Intensive leisure-time physical activity is associated with higher work ability (WA) among workers doing physically demanding work, analysis of the Danish Work Environment Cohort Study reveals. WA is a measure of a worker’s physical and mental capacity in relation to the demands of their job, with poor WA associated with long-term sickness absence, exit from the labour market and incapacity. The study investigated 2,952 workers who did a physically demanding job. WA was self-assessed on a scale from 0 (poor) to 100 (excellent). Leisure activity was classified as: (a) walking, cycling or other low-intensity exercise (no sweating or shortness of breath); (b) exercise training, heavy gardening or higher-intensity walking/cycling (sweating plus shortness of breath); and (c) strenuous exercise training or competitive sports.
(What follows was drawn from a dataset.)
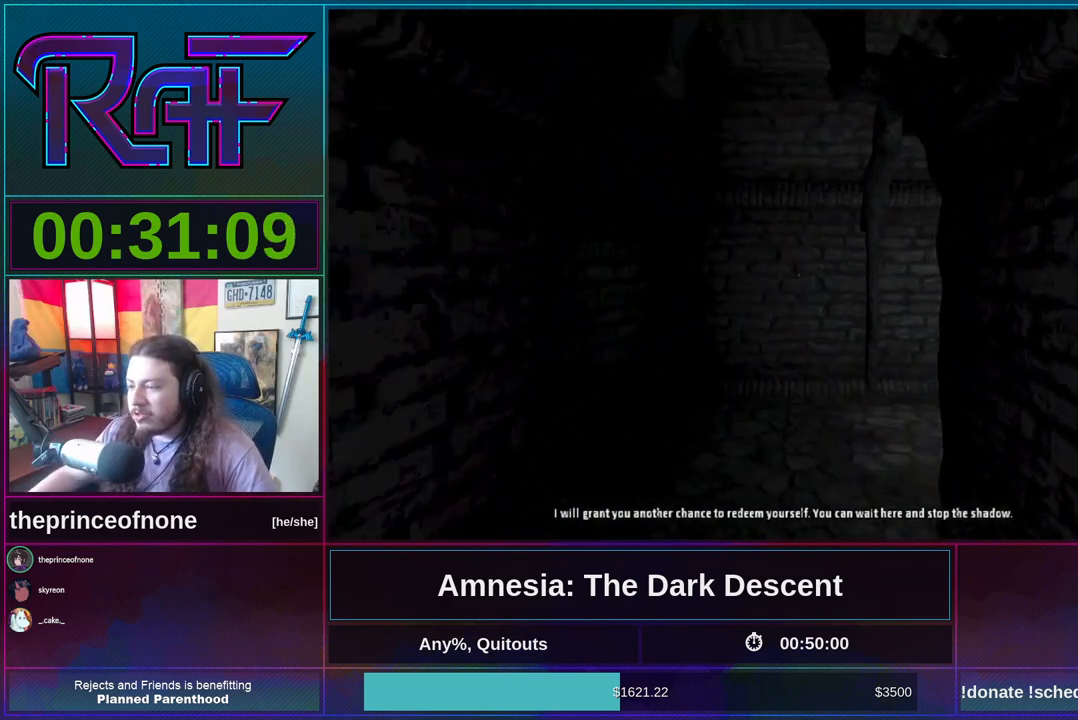
{"keys": ["shift", "w"], "mouse": [], "events": []}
After adjusting for gender, age, lifestyle, work-related factors and chronic disease, those doing at least five hours a week of high-intensity physical activity (categories b or c) scored eight points higher on the WA scale, with a significant dose–response effect (p < 0.0001). Low-intensity leisure activity was not associated with WA.


Scandinavian Journal of Public Health 2015; 43(8): 819–824. doi: 10.1177/1403494815600312.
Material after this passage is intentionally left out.